Più di quaranta presenze e duemila minuti, conditi da una trentina di reti al Bayer Leverkusen, non erano bastati a Lucas alario, detto Il Pipa, per farsi notare dal grande pubblico europeo. Colui che è considerato un idolo in patria, soprattutto dalle parti di Nuñez, dove con il River Plate ha trionfato in Copa Libertadores nel 2015, è stato per un biennio un oggetto misterioso non tanto per le prestazioni quanto per l’indecifrabilità del personaggio. Formato e plasmato da Marcelo Gallardo nei Millonarios, che di eleganza e correttezza fa un vanto dentro e fuori dal campo, ha continuato a lavorare in silenzio, contrapponendo i numeri alla cronaca, fino al ritorno in nazionale di questa tornata di amichevoli. Due gol e tanti buone sensazioni, segno che Lionel Scaloni, il mister argentino della “rinascita” di un movimento, crede in lui ed in quello che può dare alla nazionale. Il santafesino, 27enne cresciuto nel settore giovanile del Colon, ha una faccia da bravo ragazzo ed è meno estroso negli atteggiamenti rispetto ad altri suoi connazionali: dei tre Pipa in attività, contando Higuain e Benedetto, condivide le capacità di gioco per la squadra seppur fisicamente sia un nove puro. Con l’attaccante del Marsiglia condivide anche gli stessi tratti “somatici” , visto che entrambi vengono soprannominati così a causa del loro naso prorompente.
COMPRENSIONE
Se dovessimo utilizzare una parola per descrivere il primo centravanti argentino autore di una tripletta in Bundesliga, utilizzeremmo il sostantivo “comprensione”: dell’azione, dei campionati, della cultura. Basicamente, non è così consono vedere un argentino partire in Germania, dove lingua e cultura sono lontante da quelle del Rio de la Plata.

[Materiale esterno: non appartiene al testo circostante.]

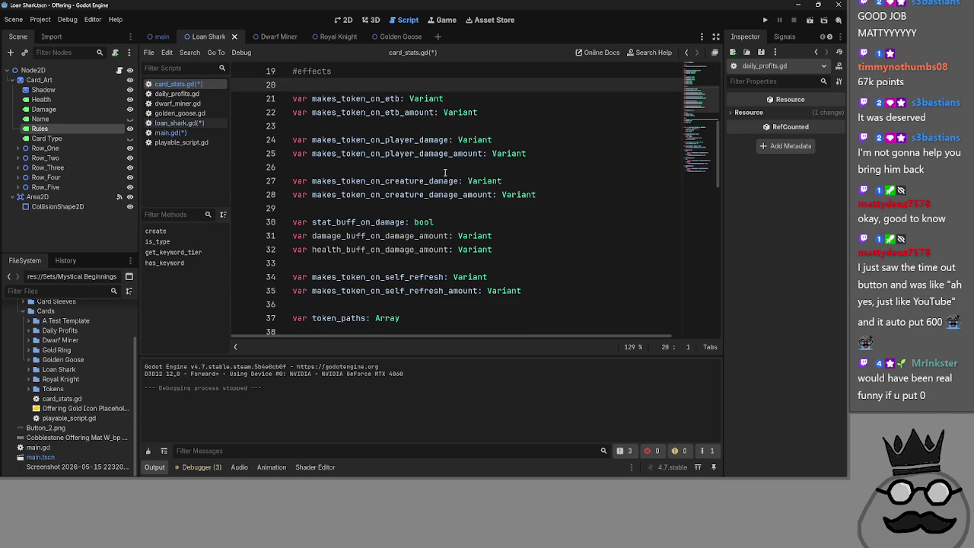
mouse_move(462, 139)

Eppure Alario non ha sofferto più questa partenza, rivelandosi sin da subito decisivo per i suoi e capendo, prima di tanti altri, il gioco tedesco ed europeo, più rapido di quello argentino e meno aggressivo. “Voglio migliorare come giocatore e come persona”, affermò qualche mese dopo la partenza. Dall’esordio europeo, con tanto di gol ed assist, alla tripletta che ha permesso l’accesso in Champions League dello scorso anno, il Pipa non ha cambiato il suo stile: il metro e ottantacinque ed il fisico longilineo gli permettono di essere agile ed avere un’ottima elevazione di testa, ma non disdegna i movimenti tra le linee per ricevere il pallone in profondità. Più che cambiarlo, la Germania ha arricchito il suo gioco e le due prestazioni con l’Argentina riassumono in maniera ottimale questa mutazione: contro la Germania, l’ingesso in campo per gli ultimi venti minuti di gioco permette ai suoi di pareggiare l’incontro da 2-0 a 2-2. Alario si fa notare per due cose:
- riesce ad essere presente in area di rigore, facendosi trovare solo sul cross di Acuña
- effettua uno slalom tra gli avversari, tagliando il gioco da destra a sinistra, per servire Lucas Ocampos, provocando di fatto il 2-2 da esterno destro
Ieri, contro l’Equador, ad Alario è spettato il compito di seconda punta, con un Lautaro Martinez più avanzato: compito svolto alla perfezione e classica rete di testa, perché è bene adattarsi ma senza mai tralasciare i richiami primordiali, gli stessi che un ragazzino ebbe quando nel Colon faceva sognare tutti con le sue zampate. L’Estanislao Lopez di Santa Fe non sarà il Signal Iduna Park di Dortmund, ma il Pipa ci ha insegnato come, entrando in campo con la stessa semplicità e voglia di fare si possano raggiungere immensi risultati. Perché gli estrosi animano le cronache, ma la concretezza porta quantomai risultati e trofei e perché no, una possibilità in una grande squadra.